Plain-text document sources
──────────────────────────────

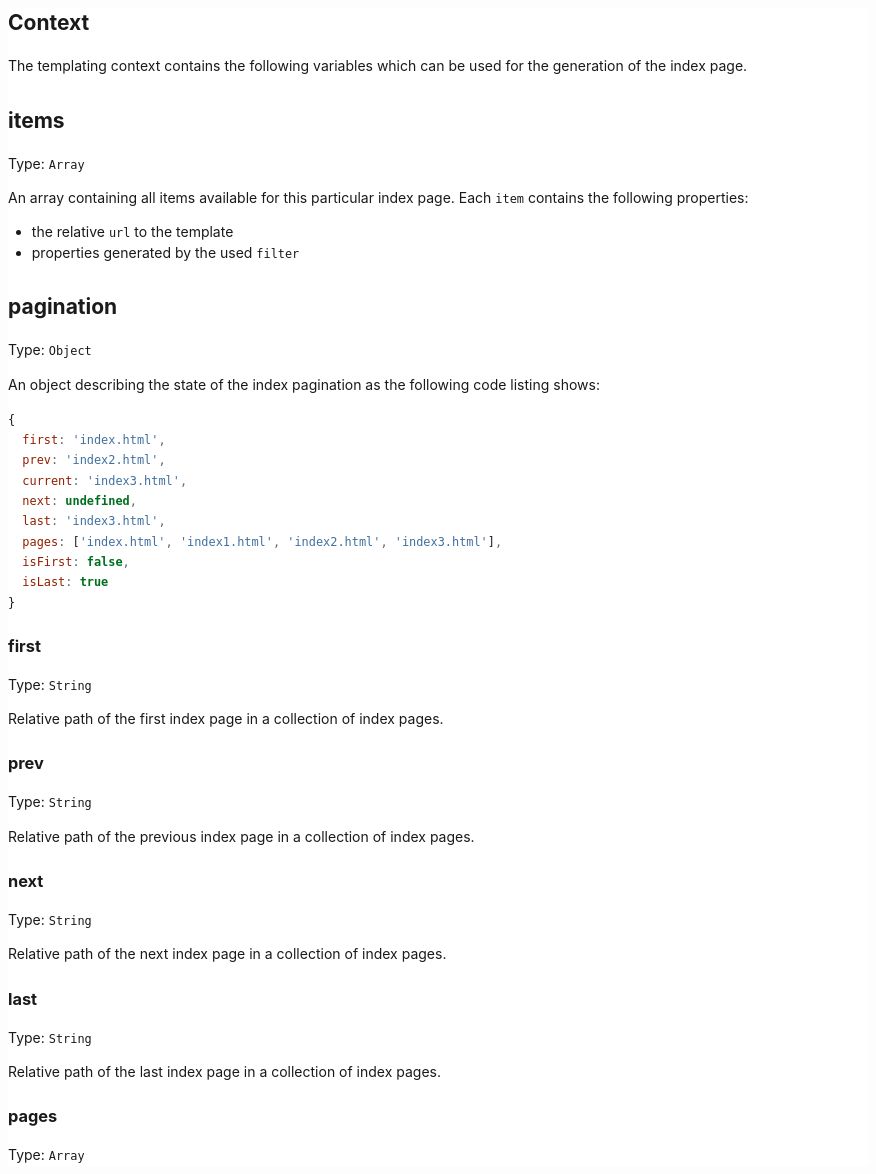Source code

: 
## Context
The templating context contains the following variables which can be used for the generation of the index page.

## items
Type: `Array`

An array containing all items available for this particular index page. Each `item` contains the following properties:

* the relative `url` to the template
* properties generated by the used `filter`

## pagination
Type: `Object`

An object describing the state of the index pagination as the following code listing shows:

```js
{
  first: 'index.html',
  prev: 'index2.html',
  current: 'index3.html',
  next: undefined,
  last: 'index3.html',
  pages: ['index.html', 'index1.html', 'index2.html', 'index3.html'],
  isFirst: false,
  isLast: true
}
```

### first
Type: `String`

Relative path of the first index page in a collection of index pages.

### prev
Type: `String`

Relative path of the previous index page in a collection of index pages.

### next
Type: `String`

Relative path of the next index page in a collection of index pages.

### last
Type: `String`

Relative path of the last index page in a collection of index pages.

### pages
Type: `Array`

──────────────────────────────

Copy out every line of the data exactly, leaving the images behind.

Source code

: 
## Context
The templating context contains the following variables which can be used for the generation of the index page.

## items
Type: `Array`

An array containing all items available for this particular index page. Each `item` contains the following properties:

* the relative `url` to the template
* properties generated by the used `filter`

## pagination
Type: `Object`

An object describing the state of the index pagination as the following code listing shows:

```js
{
  first: 'index.html',
  prev: 'index2.html',
  current: 'index3.html',
  next: undefined,
  last: 'index3.html',
  pages: ['index.html', 'index1.html', 'index2.html', 'index3.html'],
  isFirst: false,
  isLast: true
}
```

### first
Type: `String`

Relative path of the first index page in a collection of index pages.

### prev
Type: `String`

Relative path of the previous index page in a collection of index pages.

### next
Type: `String`

Relative path of the next index page in a collection of index pages.

### last
Type: `String`

Relative path of the last index page in a collection of index pages.

### pages
Type: `Array`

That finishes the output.